# TAREFA
De acordo com o texto de origem, quem presidiu o julgamento?

# TEXTO DE ORIGEM
========
DANOS MORAIS. ALEGAÇÃO DE QUE OS DESCONTOS PROCEDIDOS, RECONHECIDOS INDEVIDOS, ENSEJAM O DEVER DE INDENIZAR DE FORMA "IN RE IPSA". SIMPLES DESCONTO INDEVIDO NÃO GERA A PRESUNÇÃO DO DEVER DE INDENIZAR. NECESSIDADE DE COMPROVAÇÃO DOS DANOS MORAIS SOFRIDOS. AUSÊNCIA DE INDICAÇÃO, NA PETIÇÃO INICIAL, DE SITUAÇÃO EXCEPCIONAL ESPECÍFICA QUE TENHA CAUSADO ABALO ANÍMICO AO DEMANDANTE. NECESSIDADE DA PRESENÇA DO DANO EXTRAPATRIMONIAL E DO NEXO DE CAUSALIDADE COM A CONDUTA IMPUTADA AO RÉU. INEXISTÊNCIA DE VIOLAÇÃO A DIREITO DA PERSONALIDADE DA AUTORA QUE JUSTIFIQUE O DEVER DE INDENIZAR. MERO DESCONTENTAMENTO. NÃO COMPROVAÇÃO DE FATO QUE TENHA REPERCUTIDO DE MANEIRA GRAVE E LESIVA À DIGNIDADE DA AUTORA, CAPAZ DE CONFIGURAR ABALO MORAL.

HONORÁRIOS SUCUMBENCIAIS. AFASTAMENTO DAS TESES RECURSAIS QUE IMPÕE A MAJORAÇÃO DA SUCUMBÊNCIA A QUE CONDENADA NA ORIGEM A AUTORA, ORA RECORRENTE. INTELIGÊNCIA DO ARTIGO 85, § 11, DO CPC/2015. EXIGIBILIDADE DA VERBA QUE, TODAVIA, SE MANTÉM SUSPENSA, POR GOZAR A AUTORA DO BENEFÍCIO DA JUSTIÇA GRATUITA.

RECURSO CONHECIDO E DESPROVIDO.

Vistos, relatados e discutidos estes autos de Apelação Cível n. 0302780-24.2018.8.24.0175, da comarca de Meleiro Unidade Regional de Direito Bancário do Litoral Sul Catarinense em que é/são Apelante(s) Carmen Eronita da Silva Marques e Apelado(s) Banco Agibank.

A Primeira Câmara de Direito Comercial decidiu, por votação unânime, conhecer e negar provimento ao recurso da autora, mantendo a sentença de parcial procedência dos pedidos da ação, com acréscimo de honorários recursais, cuja exigibilidade, todavia, permanece suspensa, por ser a autora beneficiária da gratuidade da justiça.

O julgamento, realizado nesta data, foi presidido pelo Excelentíssimo Senhor Desembargador Guilherme Nunes Born, e dele participaram os Excelentíssimos Senhores Desembargadores Mariano do Nascimento e José Maurício Lisboa.

Florianópolis, 29 de outubro de 2020.
========
# MATERIAL APRESENTADO
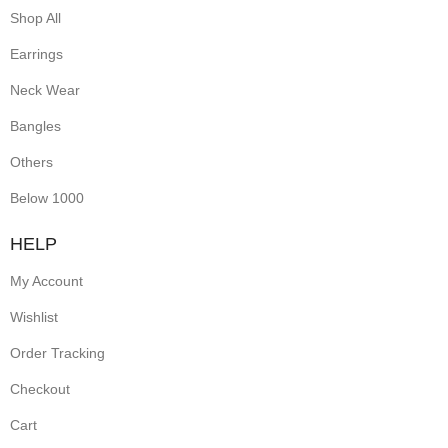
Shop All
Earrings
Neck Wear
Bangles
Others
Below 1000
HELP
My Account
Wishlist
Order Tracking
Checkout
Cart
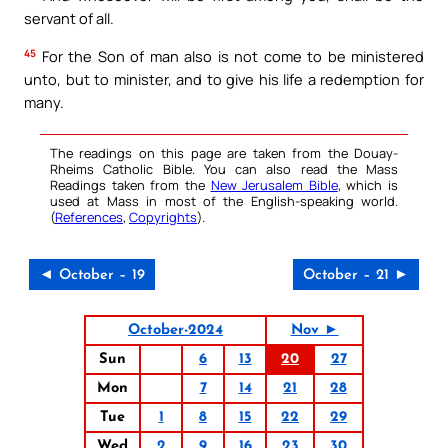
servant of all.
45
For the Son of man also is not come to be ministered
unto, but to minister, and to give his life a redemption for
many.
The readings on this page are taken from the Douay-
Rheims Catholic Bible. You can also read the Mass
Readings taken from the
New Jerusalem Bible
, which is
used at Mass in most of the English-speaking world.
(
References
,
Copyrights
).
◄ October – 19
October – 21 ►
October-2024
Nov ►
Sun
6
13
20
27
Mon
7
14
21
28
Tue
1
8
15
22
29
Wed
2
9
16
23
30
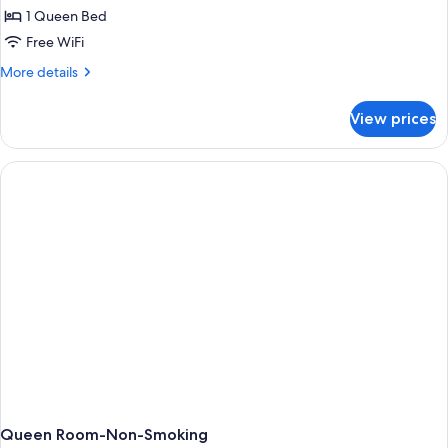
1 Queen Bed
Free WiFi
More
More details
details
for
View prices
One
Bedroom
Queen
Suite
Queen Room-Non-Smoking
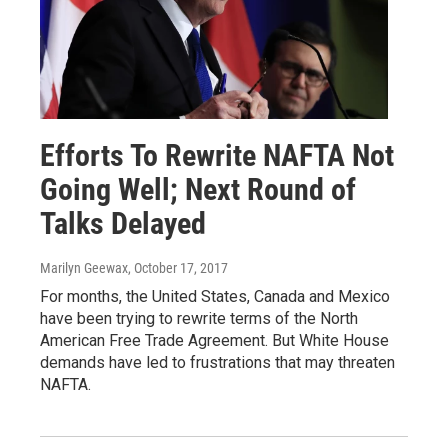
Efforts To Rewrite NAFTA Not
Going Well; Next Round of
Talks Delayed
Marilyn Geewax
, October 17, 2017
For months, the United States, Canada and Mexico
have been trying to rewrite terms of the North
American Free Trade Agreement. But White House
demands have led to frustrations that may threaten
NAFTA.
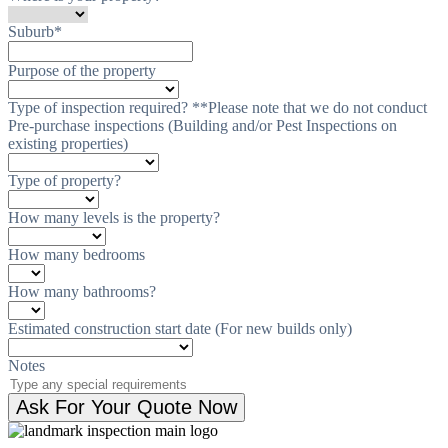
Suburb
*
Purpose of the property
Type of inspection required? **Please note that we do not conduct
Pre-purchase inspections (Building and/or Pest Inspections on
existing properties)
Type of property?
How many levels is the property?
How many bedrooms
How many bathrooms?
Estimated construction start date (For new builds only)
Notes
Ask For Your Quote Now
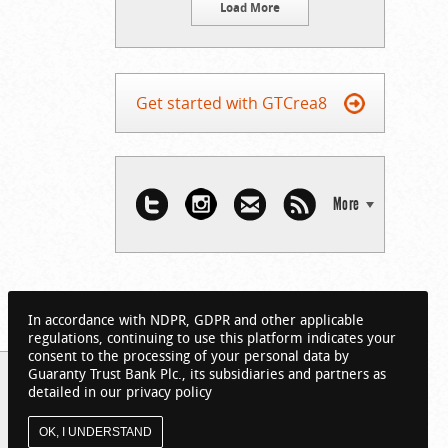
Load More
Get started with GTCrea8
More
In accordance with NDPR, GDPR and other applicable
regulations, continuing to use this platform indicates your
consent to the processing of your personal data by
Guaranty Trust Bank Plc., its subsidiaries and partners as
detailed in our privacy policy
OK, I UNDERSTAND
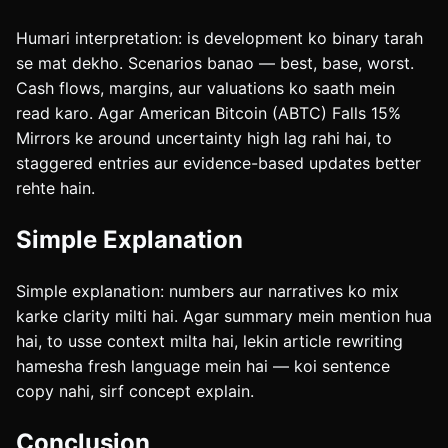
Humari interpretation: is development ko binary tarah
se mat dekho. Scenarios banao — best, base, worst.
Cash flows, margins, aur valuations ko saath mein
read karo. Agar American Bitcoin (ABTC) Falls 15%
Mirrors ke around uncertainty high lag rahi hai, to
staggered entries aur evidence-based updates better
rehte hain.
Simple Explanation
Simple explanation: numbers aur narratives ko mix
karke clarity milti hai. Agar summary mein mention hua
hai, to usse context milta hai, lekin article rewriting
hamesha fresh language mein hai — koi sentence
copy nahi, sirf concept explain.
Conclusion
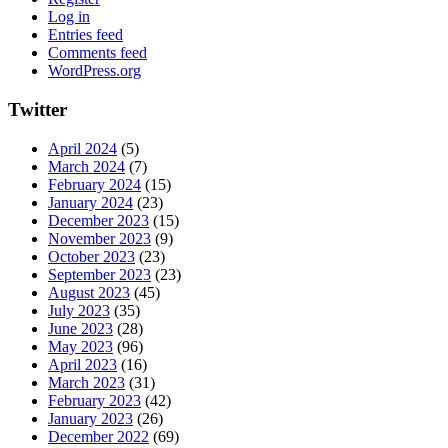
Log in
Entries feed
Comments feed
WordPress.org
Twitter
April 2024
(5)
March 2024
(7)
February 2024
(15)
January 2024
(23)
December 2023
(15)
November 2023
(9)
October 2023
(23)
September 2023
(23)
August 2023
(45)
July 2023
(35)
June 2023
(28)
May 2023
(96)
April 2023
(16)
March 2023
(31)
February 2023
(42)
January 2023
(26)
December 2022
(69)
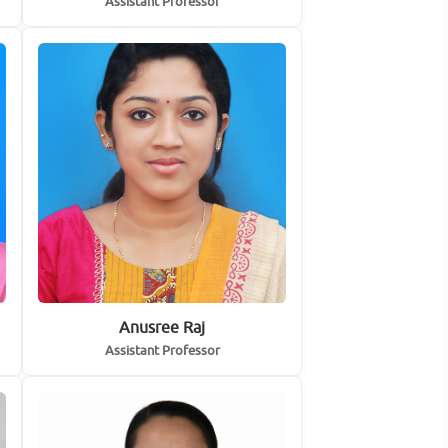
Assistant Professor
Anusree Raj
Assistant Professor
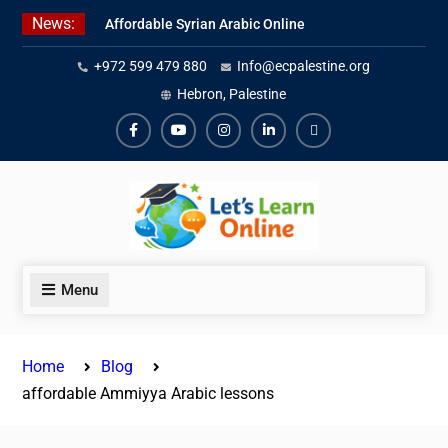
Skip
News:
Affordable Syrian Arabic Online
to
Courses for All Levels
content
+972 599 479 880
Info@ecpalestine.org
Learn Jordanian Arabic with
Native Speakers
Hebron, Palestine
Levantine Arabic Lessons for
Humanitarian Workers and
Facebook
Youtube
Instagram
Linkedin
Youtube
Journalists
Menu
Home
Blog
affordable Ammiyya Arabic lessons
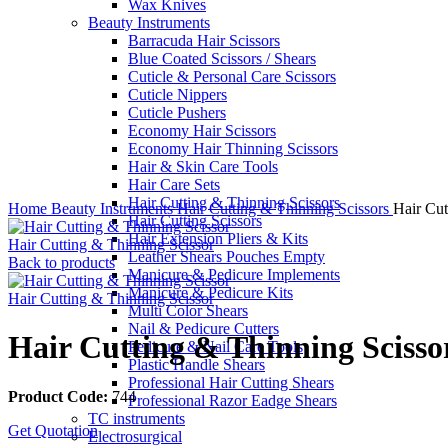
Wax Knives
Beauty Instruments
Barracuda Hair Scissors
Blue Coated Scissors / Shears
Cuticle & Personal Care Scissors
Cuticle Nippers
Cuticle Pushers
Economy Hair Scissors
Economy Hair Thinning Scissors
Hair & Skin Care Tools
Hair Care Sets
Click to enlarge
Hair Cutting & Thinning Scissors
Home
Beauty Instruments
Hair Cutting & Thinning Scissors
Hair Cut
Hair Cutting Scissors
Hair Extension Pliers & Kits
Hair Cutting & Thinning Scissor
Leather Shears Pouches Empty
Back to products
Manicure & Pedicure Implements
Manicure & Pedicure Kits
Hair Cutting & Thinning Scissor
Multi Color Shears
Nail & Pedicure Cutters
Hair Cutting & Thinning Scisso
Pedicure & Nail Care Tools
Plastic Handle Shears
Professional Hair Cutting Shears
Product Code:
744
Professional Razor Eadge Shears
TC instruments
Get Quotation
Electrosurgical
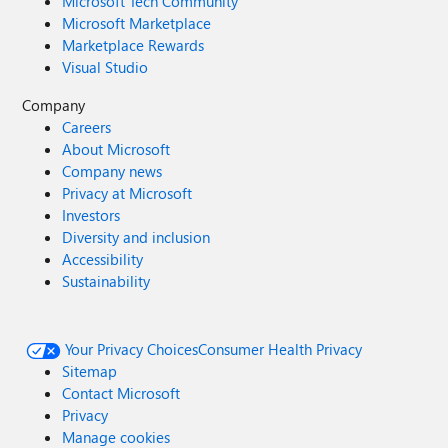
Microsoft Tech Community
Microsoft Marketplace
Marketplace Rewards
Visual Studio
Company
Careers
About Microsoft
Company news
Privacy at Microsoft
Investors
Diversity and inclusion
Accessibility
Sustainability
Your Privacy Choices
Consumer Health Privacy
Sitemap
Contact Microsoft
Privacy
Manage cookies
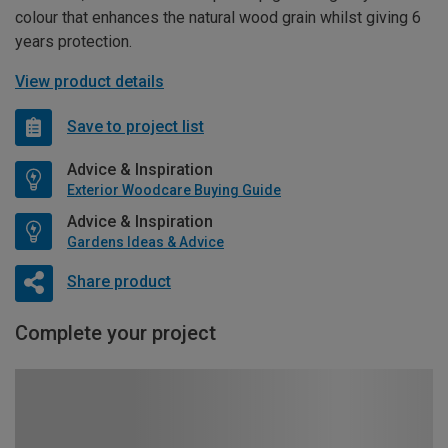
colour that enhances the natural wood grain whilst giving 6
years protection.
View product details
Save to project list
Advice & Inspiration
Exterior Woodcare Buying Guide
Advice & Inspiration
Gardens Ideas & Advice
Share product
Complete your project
========
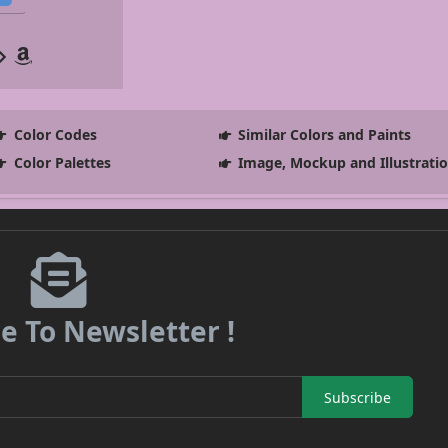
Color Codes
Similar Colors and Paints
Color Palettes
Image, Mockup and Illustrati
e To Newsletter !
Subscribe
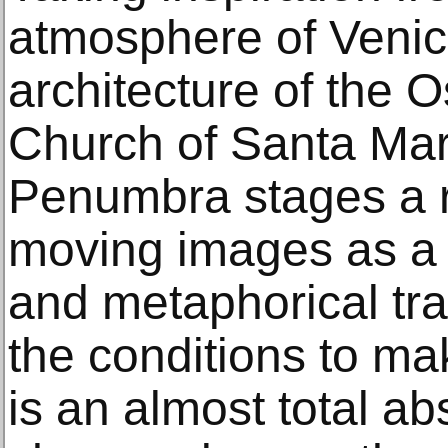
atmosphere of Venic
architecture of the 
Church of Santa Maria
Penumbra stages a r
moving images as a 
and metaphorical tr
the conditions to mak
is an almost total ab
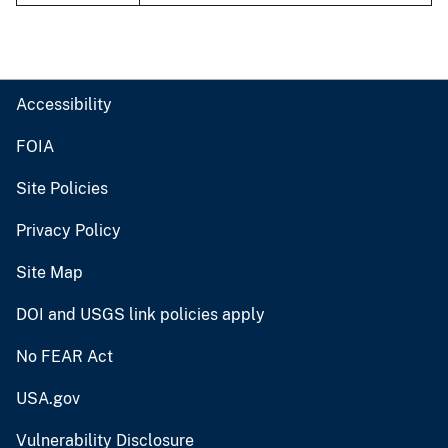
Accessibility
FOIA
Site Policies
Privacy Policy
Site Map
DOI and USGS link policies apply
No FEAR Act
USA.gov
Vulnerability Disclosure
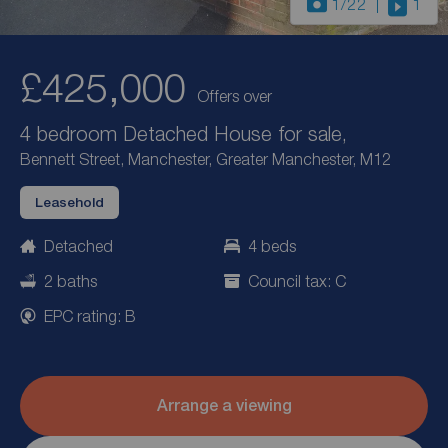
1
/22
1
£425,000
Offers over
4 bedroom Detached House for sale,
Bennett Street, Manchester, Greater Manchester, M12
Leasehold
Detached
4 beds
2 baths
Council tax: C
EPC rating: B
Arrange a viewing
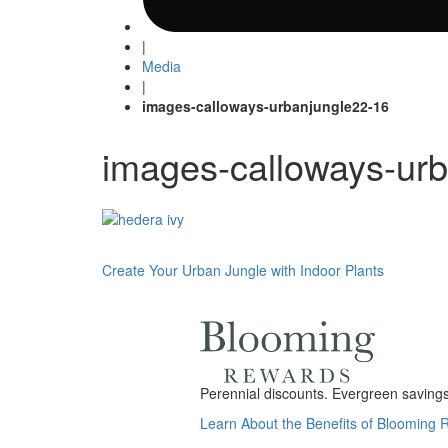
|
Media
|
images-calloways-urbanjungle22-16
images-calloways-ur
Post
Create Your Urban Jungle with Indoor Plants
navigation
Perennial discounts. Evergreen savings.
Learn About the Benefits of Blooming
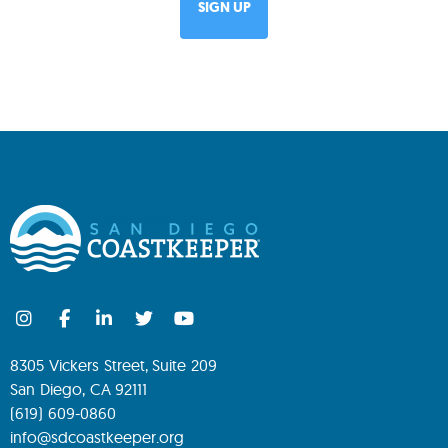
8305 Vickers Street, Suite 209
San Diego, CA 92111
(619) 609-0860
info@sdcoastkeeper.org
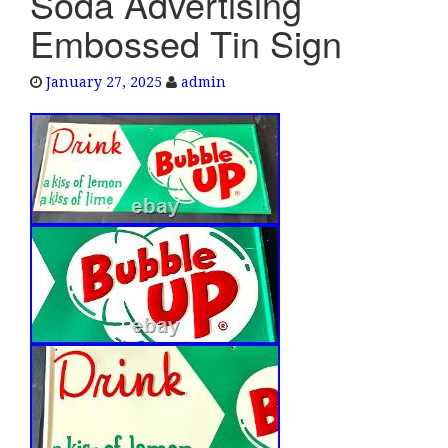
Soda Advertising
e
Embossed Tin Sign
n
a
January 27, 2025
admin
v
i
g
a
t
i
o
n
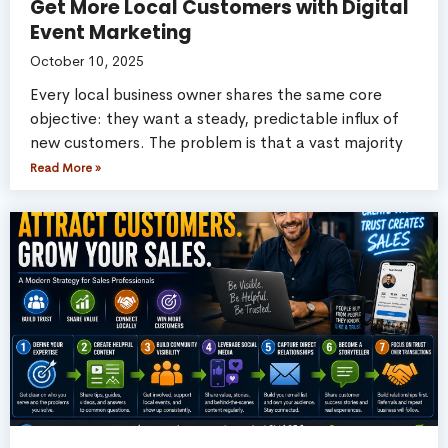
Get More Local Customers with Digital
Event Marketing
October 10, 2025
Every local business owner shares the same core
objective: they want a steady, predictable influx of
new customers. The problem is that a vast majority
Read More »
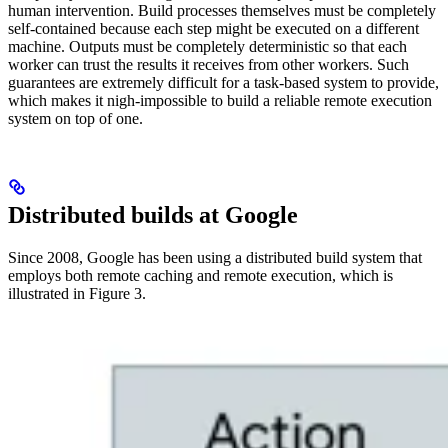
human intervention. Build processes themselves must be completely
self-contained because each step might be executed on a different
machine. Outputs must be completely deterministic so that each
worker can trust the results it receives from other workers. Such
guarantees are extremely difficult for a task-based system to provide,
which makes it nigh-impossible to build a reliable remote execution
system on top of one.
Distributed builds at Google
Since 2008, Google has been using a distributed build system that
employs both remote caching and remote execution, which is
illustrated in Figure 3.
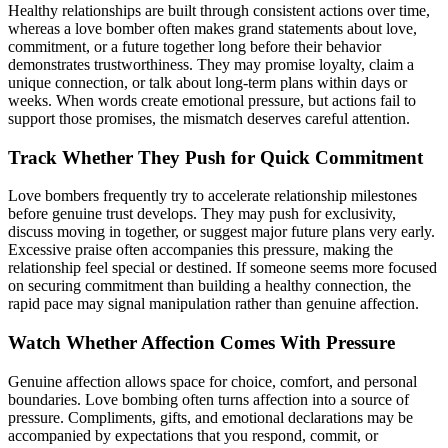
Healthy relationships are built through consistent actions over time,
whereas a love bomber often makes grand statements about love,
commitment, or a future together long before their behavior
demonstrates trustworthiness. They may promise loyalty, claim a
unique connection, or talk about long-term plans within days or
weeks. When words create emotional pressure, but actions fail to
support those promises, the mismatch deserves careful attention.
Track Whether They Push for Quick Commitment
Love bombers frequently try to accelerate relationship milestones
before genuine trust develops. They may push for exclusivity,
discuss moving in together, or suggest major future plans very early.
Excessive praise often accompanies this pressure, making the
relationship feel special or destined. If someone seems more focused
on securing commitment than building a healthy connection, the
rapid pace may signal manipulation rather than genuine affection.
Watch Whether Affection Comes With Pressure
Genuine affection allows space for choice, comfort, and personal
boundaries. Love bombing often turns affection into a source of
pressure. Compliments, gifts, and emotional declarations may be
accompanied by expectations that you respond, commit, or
========
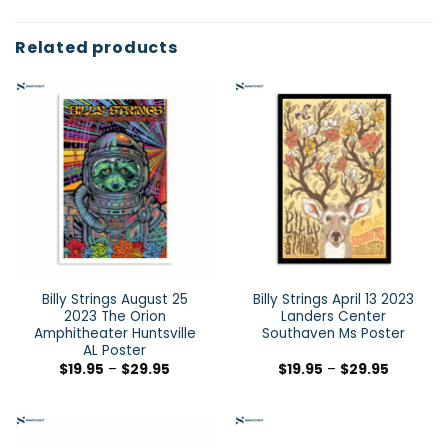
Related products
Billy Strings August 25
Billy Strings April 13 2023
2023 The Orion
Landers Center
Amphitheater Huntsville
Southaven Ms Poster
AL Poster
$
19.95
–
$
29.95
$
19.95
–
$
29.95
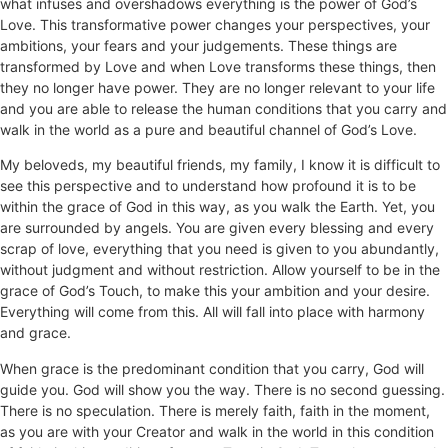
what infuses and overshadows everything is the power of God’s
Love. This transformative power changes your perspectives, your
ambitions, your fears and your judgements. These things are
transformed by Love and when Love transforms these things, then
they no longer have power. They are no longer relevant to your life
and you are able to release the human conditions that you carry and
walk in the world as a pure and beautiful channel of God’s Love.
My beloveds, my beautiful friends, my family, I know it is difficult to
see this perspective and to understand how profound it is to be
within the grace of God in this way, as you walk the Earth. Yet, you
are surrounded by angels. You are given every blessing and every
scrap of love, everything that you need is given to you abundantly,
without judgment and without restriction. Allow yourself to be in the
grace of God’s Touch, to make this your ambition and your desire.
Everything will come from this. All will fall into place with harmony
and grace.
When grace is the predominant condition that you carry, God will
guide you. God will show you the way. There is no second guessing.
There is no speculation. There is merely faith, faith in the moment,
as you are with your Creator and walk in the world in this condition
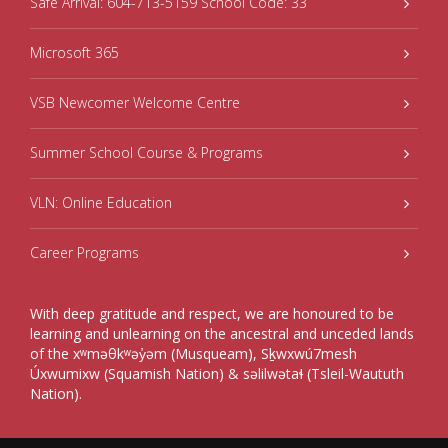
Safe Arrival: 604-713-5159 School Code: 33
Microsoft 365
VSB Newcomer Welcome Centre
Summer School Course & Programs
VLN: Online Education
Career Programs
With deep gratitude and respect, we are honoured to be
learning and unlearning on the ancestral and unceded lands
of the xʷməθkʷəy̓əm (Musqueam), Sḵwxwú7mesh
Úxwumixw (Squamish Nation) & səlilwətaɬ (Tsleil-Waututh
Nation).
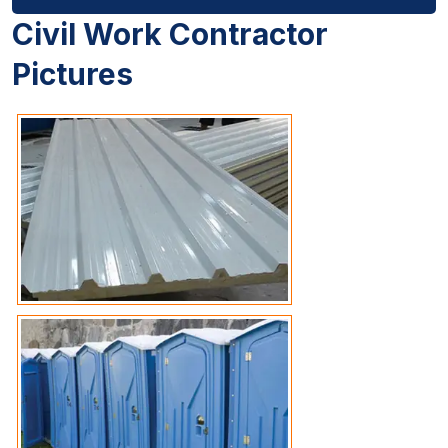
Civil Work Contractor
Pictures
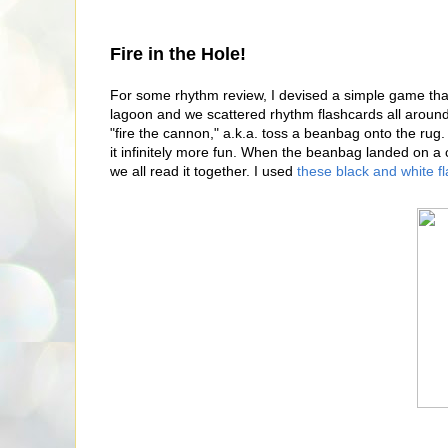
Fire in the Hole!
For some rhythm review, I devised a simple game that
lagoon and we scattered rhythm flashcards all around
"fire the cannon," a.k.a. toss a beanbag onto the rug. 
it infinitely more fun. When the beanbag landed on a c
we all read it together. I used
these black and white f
========
# RESPOSTA DA TAREFA
O Desembargador Guilherme Nunes Born.